Policy gradient methods have no guarantees in theory or practice. A simple example which can be used to demonstrate this is from John Langford. There are $H+1$ states and two actions and the agent always starts in state $s_0$. At each state $s_i$ ($i \in \{0, 1, \cdots, H-1\})$, an action takes you to $s_{i+1}$ and the other actions takes you back to $s_0$. The action mappings are randomly assigned to each state but the MDP is deterministic. Every state has a reward of 0 except $s_H$ which has a reward of 1. The game ends when the agent reaches the state $s_H$.

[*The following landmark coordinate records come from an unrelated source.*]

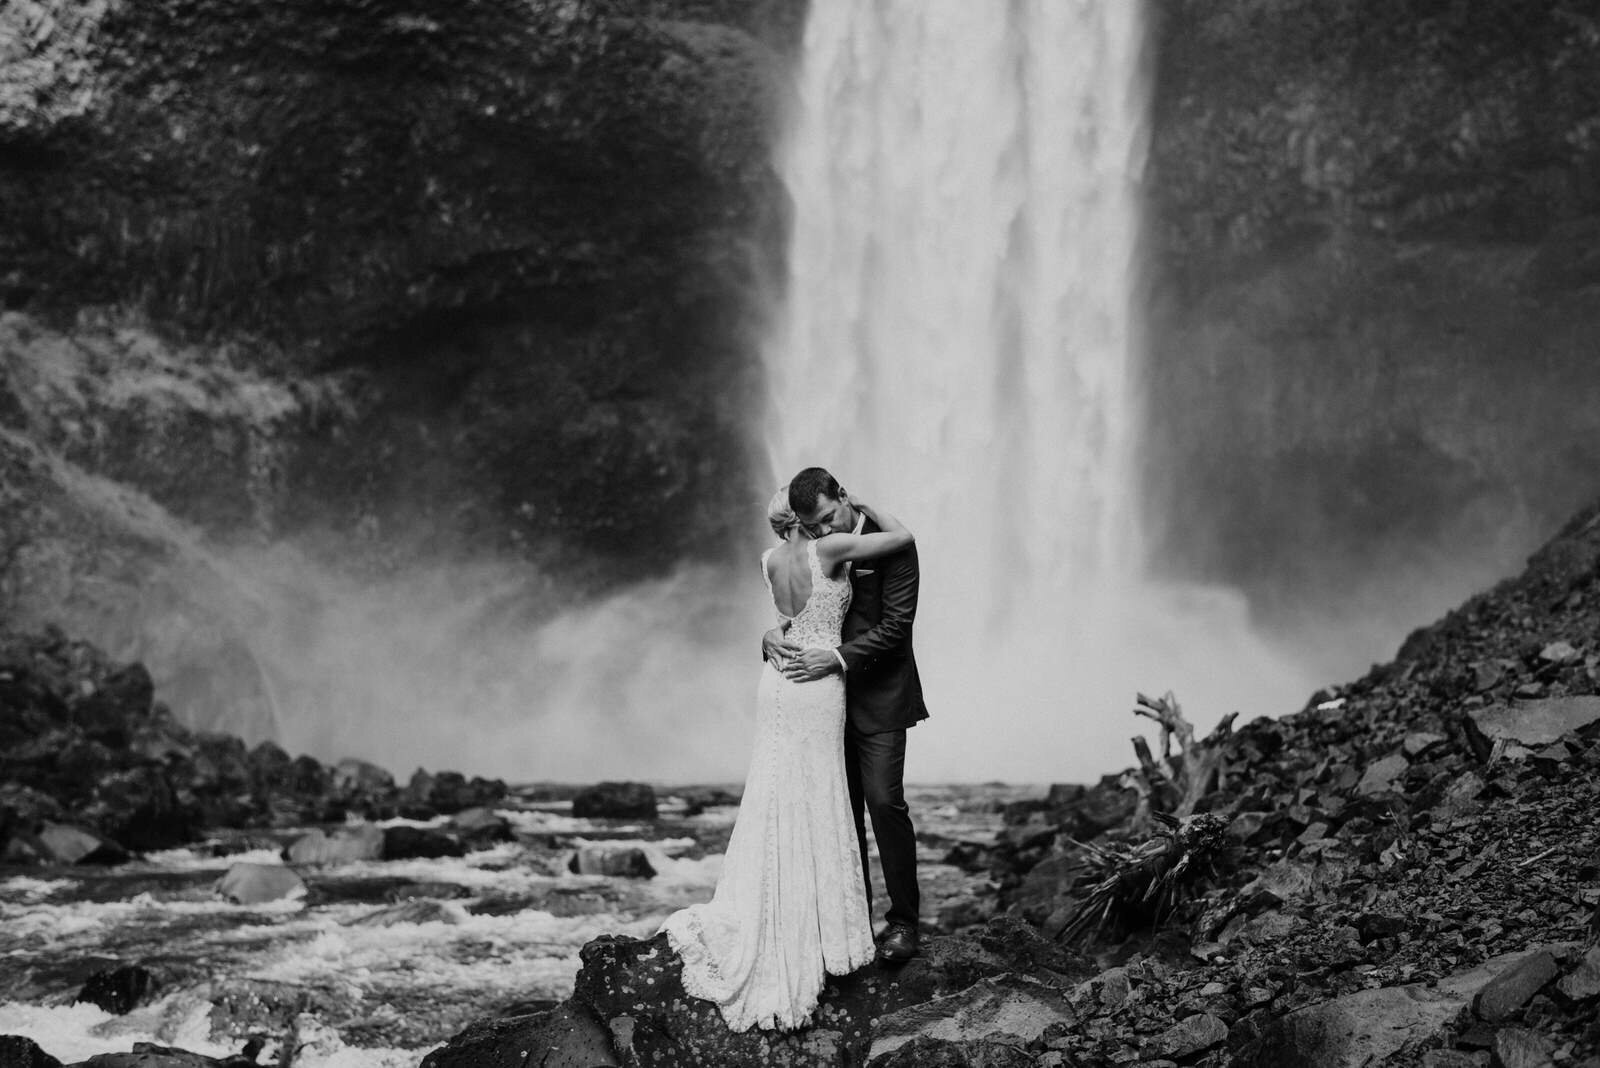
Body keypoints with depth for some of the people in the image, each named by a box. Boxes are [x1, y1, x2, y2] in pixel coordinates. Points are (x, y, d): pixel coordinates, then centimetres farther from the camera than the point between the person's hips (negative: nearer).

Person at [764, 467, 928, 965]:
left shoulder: (890, 544, -12)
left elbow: (895, 626, -15)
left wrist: (837, 657, -23)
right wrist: (772, 633, -10)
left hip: (879, 694, -5)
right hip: (829, 695, 6)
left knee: (884, 800, -10)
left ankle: (903, 919, 2)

With a close to 1 probability, any rollout will fail to reach the destination state where it earns a reward and therefore will not cause any meaningful learning when using on-policy policy gradient methods. It will require exponentially many samples for it to reach the state $s_H$ and therefore on-policy policy gradient with a randomly initialized policy is not what is called a  PAC RL algorithm, which is an important theoretical guarantee.

## Conclusion

Despite its flaws policy gradient methods are used widely for all sort of AI applications. One reason behind its widespread use is their remarkable similarity to supervised learning with which most empiricists are widely familiar. Thus, one can train their favourite dialogue model using REINFORCE by simply multiplying the log probabilities with a value term. Further, variants of policy gradient methods like PPO perform much better and are reasonable baselines. However, it could also be the case that most people don’t care about guarantees as long as they can solve their favourite childhood game and as a field we must guard against this trend as we move towards more serious applications of these algorithms.